Maps SDK for Android を利用する際は Google Cloud Platform Console にログインして API キーを取得したり、それを Android Studio プロジェクトに設定するなどの作業が必要です。このあたりの手順は 前回の記事 にまとめましたので、そちらご確認下さい。
環境
このページに書かれているコード等は以下の環境下で動作・検証しています。
macOS Mojave バージョン10.14.6
Android Studio 3.4.2
Pixel3a + Android 9
組み込み手順
1. レイアウトの作成
Fragment 用のレイアウトを作成し MapView を配置します。
私が作成したのは以下のようなものです。
<androidx.constraintlayout.widget.ConstraintLayout
xmlns:android="http://schemas.android.com/apk/res/android"
xmlns:app="http://schemas.android.com/apk/res-auto"
xmlns:tools="http://schemas.android.com/tools"
android:layout_width="match_parent"
android:layout_height="match_parent"
android:id="@+id/container">
<com.google.android.gms.maps.MapView
android:id="@+id/mapView"
android:layout_width="0dp"
android:layout_height="0dp"
app:layout_constraintEnd_toEndOf="parent"

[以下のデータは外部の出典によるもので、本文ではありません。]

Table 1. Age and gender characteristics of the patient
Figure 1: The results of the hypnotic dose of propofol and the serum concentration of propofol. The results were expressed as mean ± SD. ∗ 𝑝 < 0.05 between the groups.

app:layout_constraintTop_toTopOf="parent"
app:layout_constraintStart_toStartOf="parent"
app:layout_constraintBottom_toBottomOf="parent"
/>
</androidx.constraintlayout.widget.ConstraintLayout>
2. Fragment の作成
Activity や Fragment に配置した MapView に地図を表示するには、以下のライフサイクルメソッドを全てオーバーライドして、各メソッドの中でそれぞれに対応した MapView のメソッドを呼ぶ必要があります(だいたい同じ名前のメソッドです)。

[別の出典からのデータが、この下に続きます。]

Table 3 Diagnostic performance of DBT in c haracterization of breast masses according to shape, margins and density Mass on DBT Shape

Activity | Fragment | MapView |
---|---|---|
onCreate(Bundle) | ※以下参照 | onCreate(Bundle) |
onStart() | onStart() | onStart() |
onResume() | onResume() | onResume() |
onPause() | onPause() | onPause() |
onStop() | onStop() | onStop() |
onDestroy() | onDestroy() | onDestroy() |
onSaveInstanceState(Bundle) | onSaveInstanceState(Bundle) | onSaveInstanceState(Bundle) |
onLowMemory() | onLowMemory() | onLowMemory() |
例えば、以下のような具合です。"mMapView" は MapView のインスタンスです。
override fun onStart() {
super.onStart()
mMapView.onStart()
}
また Fragment の場合、onCreate では MapView のインスタンスを拾えません。そのため、以下のどちらかで MapView#onCreate を呼ぶことになります。
Kotlin Android Extensions を使うなら onViewCreated になります。
- onCreateView(LayoutInflater, ViewGroup?, Bundle?): View?
- onViewCreated(View, Bundle?)
こちらの例は以下です。ついでに getMapAsync も呼び出してしまっています(後述)。
override fun onViewCreated(view: View, savedInstanceState: Bundle?) {
mMapView = mapView.apply {
onCreate(savedInstanceState)
getMapAsync(this@CustomMapFragment)
}
}
3. コールバックの実装と getMapAsync の呼び出し
ここまで済めば、以下の手順で完了です。
- OnMapReadyCallback インターフェイスを実装したクラスを用意
- MapView#getMapAsync を実行。 OnMapReadyCallback#onMapReady(GoogleMap) が呼び出されて、利用できる状態の GoogleMap オブジェクトを得ることができます。
(補足)MapsInitializer について
MapsInitializer というクラスがあります。 Maps SDK for Android を初期化するクラスで、初期化をしないと地図上で画像の描画やカメラの位置調整ができないとのことです。
MapView#getMapAsync で GoogleMap オブジェクトを得る前に MapsInitializer#initialize(Context) を実行せよとあるのですが、少なくとも私の環境ではこれを実行しなくても問題なく GoogleMap オブジェクトが得られました。API ドキュメントにも『 GoogleMap オブジェクトが得られたなら気にする必要はない』などと書かれているので、利用する状況がいまいちよく分かっていません。
分かり次第追記しますが、そのあたりの事情をお分かりの方いれば、お教え頂けると嬉しいです。
まとめ
MapView を使って地図を実装する方法について書いてみました。
Activity では SupportMapFragment を使えばいいので、あまり利用価値がないかも知れません。ただ自作の Fragment を使えることにメリットはあると思うので、機会があれば活用していきたいと思います。